_What to do_
Nothing but the lines from the top of the records through the line with "Создание электронных книг из сканов. DjVu или" should be returned, exactly, and without pictures.

★ ★ ★ ★

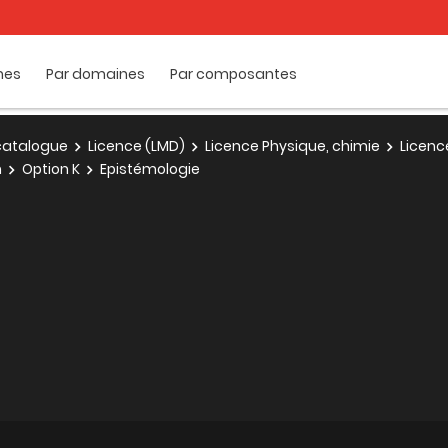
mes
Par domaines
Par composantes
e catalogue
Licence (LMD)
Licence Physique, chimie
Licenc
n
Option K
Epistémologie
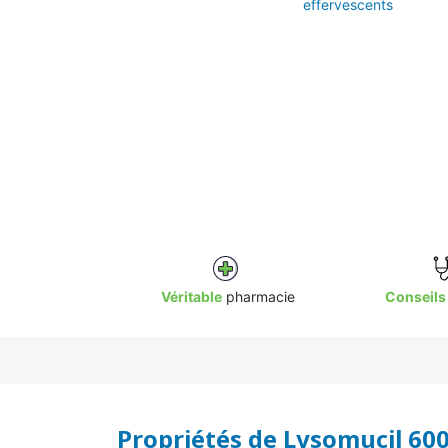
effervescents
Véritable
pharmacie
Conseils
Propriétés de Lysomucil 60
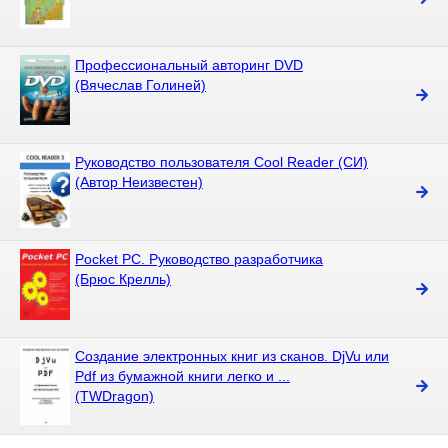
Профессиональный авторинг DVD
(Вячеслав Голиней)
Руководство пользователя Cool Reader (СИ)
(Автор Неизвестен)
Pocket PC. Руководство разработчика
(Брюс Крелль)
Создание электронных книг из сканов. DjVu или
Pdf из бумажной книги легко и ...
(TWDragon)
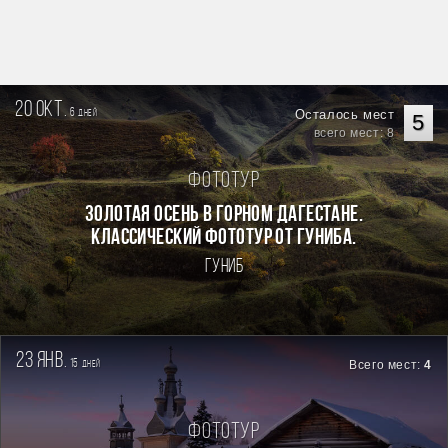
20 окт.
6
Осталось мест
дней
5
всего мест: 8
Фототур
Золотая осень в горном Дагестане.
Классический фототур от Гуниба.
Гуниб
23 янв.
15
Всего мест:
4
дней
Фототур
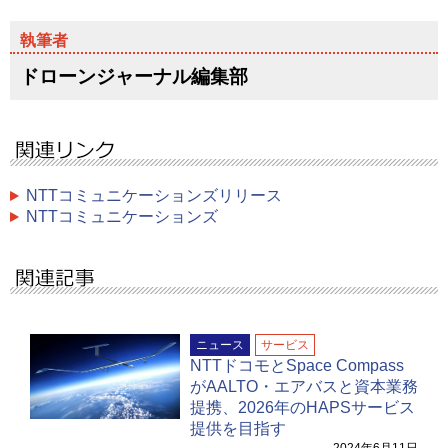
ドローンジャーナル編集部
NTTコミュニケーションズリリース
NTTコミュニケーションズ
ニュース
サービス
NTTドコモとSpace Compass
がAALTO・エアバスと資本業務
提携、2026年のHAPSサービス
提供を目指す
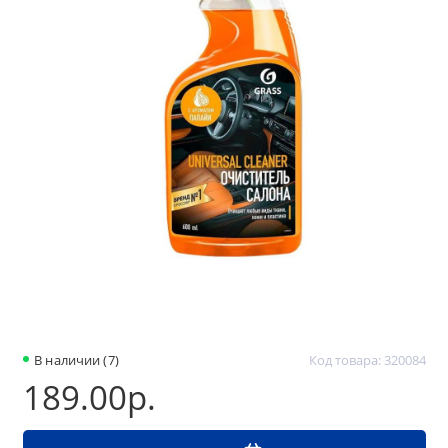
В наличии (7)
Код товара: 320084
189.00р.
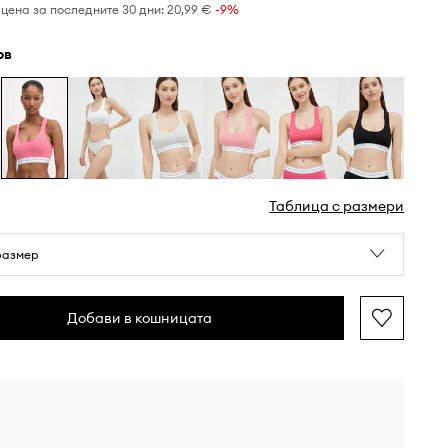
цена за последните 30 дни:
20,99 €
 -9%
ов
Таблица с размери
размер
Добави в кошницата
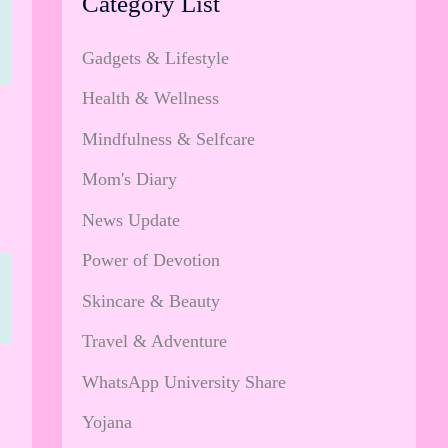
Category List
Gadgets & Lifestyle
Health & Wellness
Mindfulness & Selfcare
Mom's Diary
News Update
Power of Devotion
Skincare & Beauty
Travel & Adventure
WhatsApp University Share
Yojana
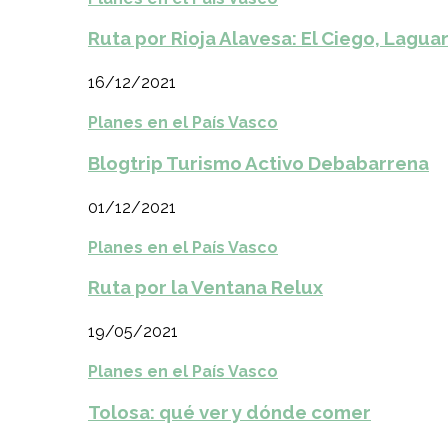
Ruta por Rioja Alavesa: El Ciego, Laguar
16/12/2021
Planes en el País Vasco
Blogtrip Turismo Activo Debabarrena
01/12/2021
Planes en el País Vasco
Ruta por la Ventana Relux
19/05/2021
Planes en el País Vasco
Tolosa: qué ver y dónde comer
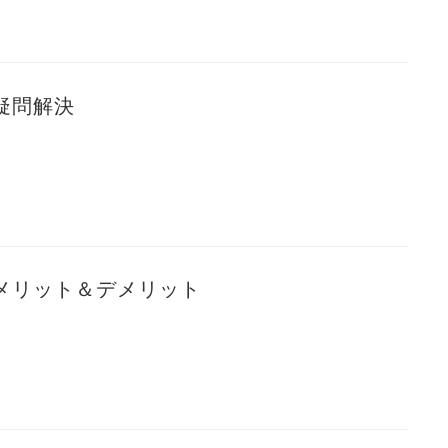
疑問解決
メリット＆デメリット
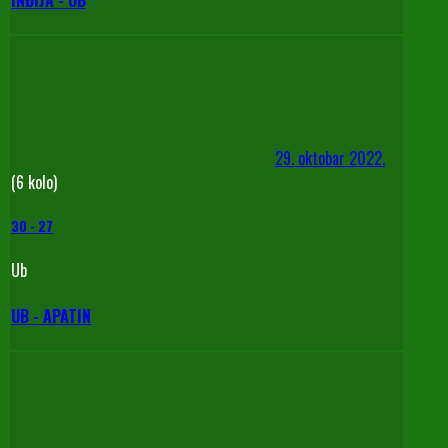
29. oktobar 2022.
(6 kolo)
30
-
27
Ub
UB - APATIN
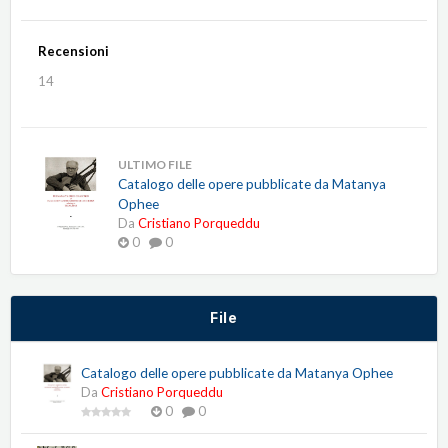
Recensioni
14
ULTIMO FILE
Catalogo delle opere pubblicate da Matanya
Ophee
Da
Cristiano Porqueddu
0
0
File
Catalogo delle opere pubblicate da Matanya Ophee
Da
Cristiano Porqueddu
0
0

★ ★ ★ ★

_Exercise solution_
mes
Par domaines
Par composantes
e catalogue
Licence (LMD)
Licence Physique, chimie
Licenc
n
Option K
Epistémologie
effervescents
Véritable
pharmacie
Conseils
Propriétés de Lysomucil 60
Профессиональный авторинг DVD
(Вячеслав Голиней)
Руководство пользователя Cool Reader (СИ)
(Автор Неизвестен)
Pocket PC. Руководство разработчика
(Брюс Крелль)
Создание электронных книг из сканов. DjVu или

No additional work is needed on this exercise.